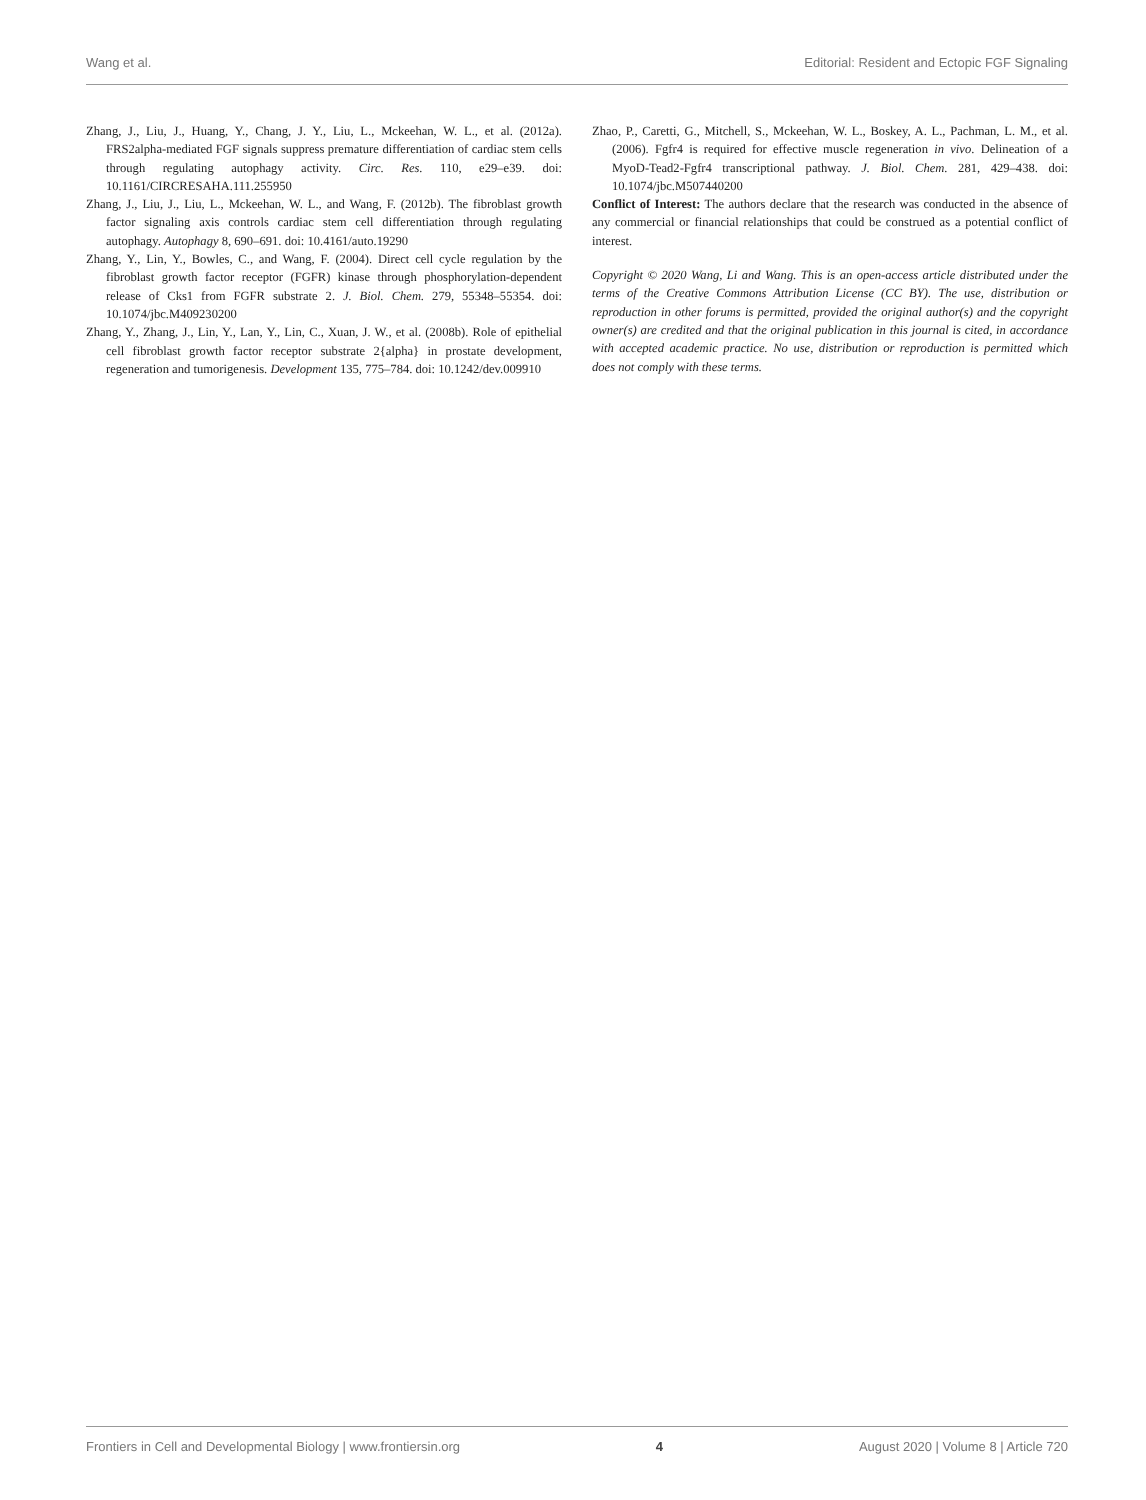Wang et al. Editorial: Resident and Ectopic FGF Signaling
Zhang, J., Liu, J., Huang, Y., Chang, J. Y., Liu, L., Mckeehan, W. L., et al. (2012a). FRS2alpha-mediated FGF signals suppress premature differentiation of cardiac stem cells through regulating autophagy activity. Circ. Res. 110, e29–e39. doi: 10.1161/CIRCRESAHA.111.255950
Zhang, J., Liu, J., Liu, L., Mckeehan, W. L., and Wang, F. (2012b). The fibroblast growth factor signaling axis controls cardiac stem cell differentiation through regulating autophagy. Autophagy 8, 690–691. doi: 10.4161/auto.19290
Zhang, Y., Lin, Y., Bowles, C., and Wang, F. (2004). Direct cell cycle regulation by the fibroblast growth factor receptor (FGFR) kinase through phosphorylation-dependent release of Cks1 from FGFR substrate 2. J. Biol. Chem. 279, 55348–55354. doi: 10.1074/jbc.M409230200
Zhang, Y., Zhang, J., Lin, Y., Lan, Y., Lin, C., Xuan, J. W., et al. (2008b). Role of epithelial cell fibroblast growth factor receptor substrate 2{alpha} in prostate development, regeneration and tumorigenesis. Development 135, 775–784. doi: 10.1242/dev.009910
Zhao, P., Caretti, G., Mitchell, S., Mckeehan, W. L., Boskey, A. L., Pachman, L. M., et al. (2006). Fgfr4 is required for effective muscle regeneration in vivo. Delineation of a MyoD-Tead2-Fgfr4 transcriptional pathway. J. Biol. Chem. 281, 429–438. doi: 10.1074/jbc.M507440200
Conflict of Interest: The authors declare that the research was conducted in the absence of any commercial or financial relationships that could be construed as a potential conflict of interest.
Copyright © 2020 Wang, Li and Wang. This is an open-access article distributed under the terms of the Creative Commons Attribution License (CC BY). The use, distribution or reproduction in other forums is permitted, provided the original author(s) and the copyright owner(s) are credited and that the original publication in this journal is cited, in accordance with accepted academic practice. No use, distribution or reproduction is permitted which does not comply with these terms.
Frontiers in Cell and Developmental Biology | www.frontiersin.org 4 August 2020 | Volume 8 | Article 720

+ + + + + + +

Exercise: Write out only the lines that run from the line containing "Zhang, J., Liu, J., Huang, Y., Chang, J." through the line containing "Zhang, J., Liu, J., Liu, L., Mckeehan, W.", both included, exactly as they appear above.

Response to the exercise:
Zhang, J., Liu, J., Huang, Y., Chang, J. Y., Liu, L., Mckeehan, W. L., et al. (2012a). FRS2alpha-mediated FGF signals suppress premature differentiation of cardiac stem cells through regulating autophagy activity. Circ. Res. 110, e29–e39. doi: 10.1161/CIRCRESAHA.111.255950
Zhang, J., Liu, J., Liu, L., Mckeehan, W. L., and Wang, F. (2012b). The fibroblast growth factor signaling axis controls cardiac stem cell differentiation through regulating autophagy. Autophagy 8, 690–691. doi: 10.4161/auto.19290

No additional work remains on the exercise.